In December 2011, after suffering depression and anxiety for over 35 years, I was formally diagnosed with Major Depressive Disorder – Severe; and, Generalized Anxiety Disorder. Despite the multitude of psychotropic (anti-depressant) medications and cocktails thereof over many years, I’ve was also diagnosed as being “medication resistant,” because nothing worked. So, after research on my part, and consultation with my psychiatrist, it was suggested that I try electroconvulsive therapy (ECT – otherwise known as “shock therapy”). Well, that didn’t work either.

So, Patty said it was time to get a psychological evaluation by a neuro-psychologist. I did. The result: a diagnosis of Frontotemporal Degeneration (FTD). The doctor’s conclusion was that my frontal lobes are being affected first. He said that the frontal lobes control emotions. Hence, given that this is a physiological issue and not a chemical one, the meds couldn’t ever work to solve my depression.

As time goes by, my emotions are all over the place. I can experience depression, anxiety, irritability, anger, sensory overload and a combination of all in one day’s roller coaster ride. Or, if I’m “lucky,” I can experience just one of those emotions in a day. But, I experience at least one every day.

That’s why it’s important to “TRY.” You ask, “try what?”: anything to help chase the dragon away, at least for a while.

For example, this morning I was experiencing anxiety. It became increasingly stronger as the early morning hours ticked by. So, in an effort to accomplish the goal of getting away from the dragon, I took my daily walk. After approximately one hour of walking, the anxiety increased to such an intensity that I started crying. Yep, I’m walking the trail (which, thankfully was not crowded) and crying out load with tears rolling down my face. I couldn’t stop. So, I called Patty.

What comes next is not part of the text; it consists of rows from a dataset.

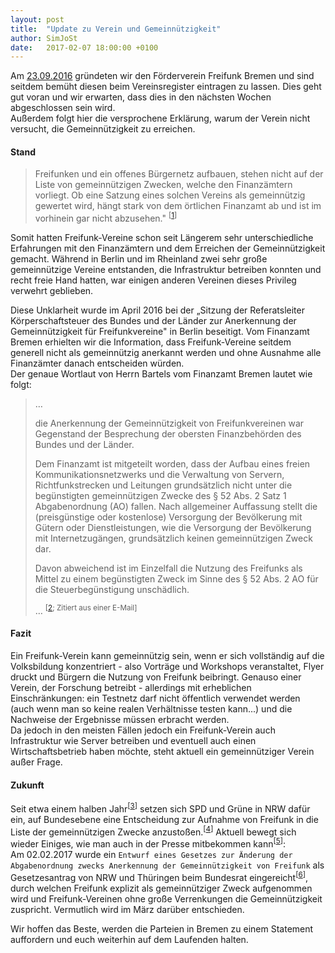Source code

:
 ```yaml
---
layout: post
title:  "Update zu Verein und Gemeinnützigkeit"
author: SimJoSt
date:   2017-02-07 18:00:00 +0100
---
```

Am [23.09.2016](/blog/2016/09/23/heute-vereinsgr%C3%BCndungstreffen.html) gründeten wir den Förderverein Freifunk Bremen und sind seitdem bemüht diesen beim Vereinsregister eintragen zu lassen. Dies geht gut voran und wir erwarten, dass dies in den nächsten Wochen abgeschlossen sein wird.  
Außerdem folgt hier die versprochene Erklärung, warum der Verein nicht versucht, die Gemeinnützigkeit zu erreichen.

#### Stand
> Freifunken und ein offenes Bürgernetz aufbauen, stehen nicht auf der Liste von gemeinnützigen Zwecken, welche den Finanzämtern vorliegt. Ob eine Satzung eines solchen Vereins als gemeinnützig gewertet wird, hängt stark von dem örtlichen Finanzamt ab und ist im vorhinein gar nicht abzusehen." <sup>[[1]]</sup>

Somit hatten Freifunk-Vereine schon seit Längerem sehr unterschiedliche Erfahrungen mit den Finanzämtern und dem Erreichen der Gemeinnützigkeit gemacht. Während in Berlin und im Rheinland zwei sehr große gemeinnützige Vereine entstanden, die Infrastruktur betreiben konnten und recht freie Hand hatten, war einigen anderen Vereinen dieses Privileg verwehrt geblieben.

Diese Unklarheit wurde im April 2016 bei der „Sitzung der Referatsleiter Körperschaftsteuer des Bundes und der Länder zur Anerkennung der Gemeinnützigkeit für Freifunkvereine" in Berlin beseitigt. Vom Finanzamt Bremen erhielten wir die Information, dass Freifunk-Vereine seitdem generell nicht als gemeinnützig anerkannt werden und ohne Ausnahme alle Finanzämter danach entscheiden würden.  
Der genaue Wortlaut von Herrn Bartels vom Finanzamt Bremen lautet wie folgt:

> …
>
> die Anerkennung der Gemeinnützigkeit von Freifunkvereinen war Gegenstand der Besprechung der obersten Finanzbehörden des Bundes und der Länder.
>
> Dem Finanzamt ist mitgeteilt worden, dass der Aufbau eines freien Kommunikationsnetzwerks und die Verwaltung von Servern, Richtfunkstrecken und Leitungen grundsätzlich nicht unter die begünstigten gemeinnützigen Zwecke des § 52 Abs. 2 Satz 1 Abgabenordnung (AO) fallen. Nach allgemeiner Auffassung stellt die (preisgünstige oder kostenlose) Versorgung der Bevölkerung mit Gütern oder Dienstleistungen, wie die Versorgung der Bevölkerung mit Internetzugängen, grundsätzlich keinen gemeinnützigen Zweck dar.
>
> Davon abweichend ist im Einzelfall die Nutzung des Freifunks als Mittel zu einem begünstigten Zweck im Sinne des § 52 Abs. 2 AO für die Steuerbegünstigung unschädlich.
>
> … <sup>[[2]; Zitiert aus einer E-Mail]</sup>

#### Fazit
Ein Freifunk-Verein kann gemeinnützig sein, wenn er sich vollständig auf die Volksbildung konzentriert - also Vorträge und Workshops veranstaltet, Flyer druckt und Bürgern die Nutzung von Freifunk beibringt. Genauso einer Verein, der Forschung betreibt - allerdings mit erheblichen Einschränkungen: ein Testnetz darf nicht öffentlich verwendet werden (auch wenn man so keine realen Verhältnisse testen kann...) und die Nachweise der Ergebnisse müssen erbracht werden.  
Da jedoch in den meisten Fällen jedoch ein Freifunk-Verein auch Infrastruktur wie Server betreiben und eventuell auch einen Wirtschaftsbetrieb haben möchte, steht aktuell ein gemeinnütziger Verein außer Frage.

#### Zukunft
Seit etwa einem halben Jahr<sup>[[3]]</sup> setzen sich SPD und Grüne in NRW dafür ein, auf Bundesebene eine Entscheidung zur Aufnahme von Freifunk in die Liste der gemeinnützigen Zwecke anzustoßen.<sup>[[4]]</sup> Aktuell bewegt sich wieder Einiges, wie man auch in der Presse mitbekommen kann<sup>[[5]]</sup>:  
Am 02.02.2017 wurde ein `Entwurf eines Gesetzes zur Änderung der Abgabenordnung zwecks Anerkennung der Gemeinnützigkeit von Freifunk` als Gesetzesantrag von NRW und Thüringen beim Bundesrat eingereicht<sup>[[6]]</sup>, durch welchen Freifunk explizit als gemeinnütziger Zweck aufgenommen wird und Freifunk-Vereinen ohne große Verrenkungen die Gemeinnützigkeit zuspricht. Vermutlich wird im März darüber entschieden.

Wir hoffen das Beste, werden die Parteien in Bremen zu einem Statement auffordern und euch weiterhin auf dem Laufenden halten.

[1]: https://www.think-big.org/projekt/freifunk-fr-den-hauptbahnhof/blog/79945/
[2]: https://www.think-big.org/projekt/freifunk-fr-den-hauptbahnhof/blog/79956/
[3]: https://www.landtag.nrw.de/portal/WWW/dokumentenarchiv/Dokument/MMD16-12855.pdf
[4]: https://www.land.nrw/de/pressemitteilung/nordrhein-westfalen-setzt-sich-fuer-die-gemeinnuetzigkeit-von-freifunk-initiativen
[5]: http://www1.wdr.de/verbraucher/digital/freifunk-106.html
[6]: https://www.bundesrat.de/SharedDocs/drucksachen/2017/0101-0200/107-17.pdf
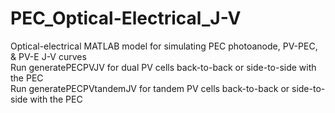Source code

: # PEC_Optical-Electrical_J-V
Optical-electrical MATLAB model for simulating PEC photoanode, PV-PEC, &amp; PV-E J-V curves <br>
Run generatePECPVJV for dual PV cells back-to-back or side-to-side with the PEC <br>
Run generatePECPVtandemJV for tandem PV cells back-to-back or side-to-side with the PEC
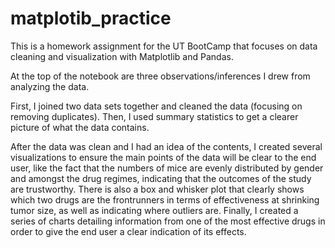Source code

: # matplotib_practice
This is a homework assignment for the UT BootCamp that focuses on data cleaning and visualization with Matplotlib and Pandas.

At the top of the notebook are three observations/inferences I drew from analyzing the data. 

First, I joined two data sets together and cleaned the data (focusing on removing duplicates). Then, I used summary statistics to get a clearer picture of what the data contains. 

After the data was clean and I had an idea of the contents, I created several visualizations to ensure the main points of the data will be clear to the end user, like the fact that the numbers of mice are evenly distributed by gender and amongst the drug regimes, indicating that the outcomes of the study are trustworthy. There is also a box and whisker plot that clearly shows which two drugs are the frontrunners in terms of effectiveness at shrinking tumor size, as well as indicating where outliers are. Finally, I created a series of charts detailing information from one of the most effective drugs in order to give the end user a clear indication of its effects. 

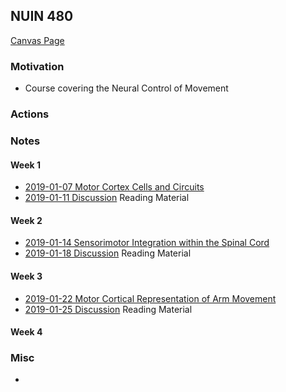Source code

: ## NUIN 480 
[Canvas Page](https://canvas.northwestern.edu/courses/87345)

### Motivation
- Course covering the Neural Control of Movement

### Actions
 

### Notes

#### Week 1
- [2019-01-07 Motor Cortex Cells and Circuits](Week1-CellsAndCircuits/2019-01-07.md)  
- [2019-01-11 Discussion](Week1-CellsAndCircuits/2019-01-11.md)
Reading Material

#### Week 2
- [2019-01-14 Sensorimotor Integration within the Spinal Cord](2019-01-14.md)   
- [2019-01-18 Discussion](2019-01-18.md) 
Reading Material

#### Week 3
- [2019-01-22 Motor Cortical Representation of Arm Movement](2019-01-22.md) 
- [2019-01-25 Discussion](2019-01-25.md)
Reading Material

#### Week 4



### Misc
-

She said that she’d come and get me. I told her, “no, I have to fight this and literally get the anxiety out of my chest. In other words, I had to put out the effort to accomplish the goal of getting away from the dragon (in other words), I had to “TRY” by walking it off. As I continued to “try,” I passed a friend, Lorie Burch. She looked at me and asked if I was okay. When she stepped up to me and put her arms around me, I lost it. Lorie held me sobbing on the trail. She was an angel. I called Patty again, who had not left for work yet, and sobbed into the phone. On her way to work, she drove by to check on me. I was still upset, but I told her I was going to keep walking (“trying”). A short time later, my youngest daughter, Ashley, was waiting in her car about a mile away from where Patty stopped me. She was the backup “tow truck” in case I needed to be hauled in. I was still upset, but told her I was going to keep going (“trying”). So, I did.

I finished my walk and then did my weight workout. Guess what? The majority of the anxiety disappeared by the end of my workout. As I write this, I have a miniscule amount of anxiety (not even really worth mentioning).

My point: don’t give into your emotions, if possible, whether you are an FTD’er or his/her family. “TRY” anything that you think might help; but, “TRY!” Anything worth accomplishing requires “trying,” and if you really want to get it, you have to, at the very least, “TRY!”

(Note from Patty as she puts this onto the blog a couple of hours later: Rich slid into severe depression, again, about an hour after his workout. He is now escaping into sleep to try to keep the dragon away. It breaks my heart to watch him be so tortured.)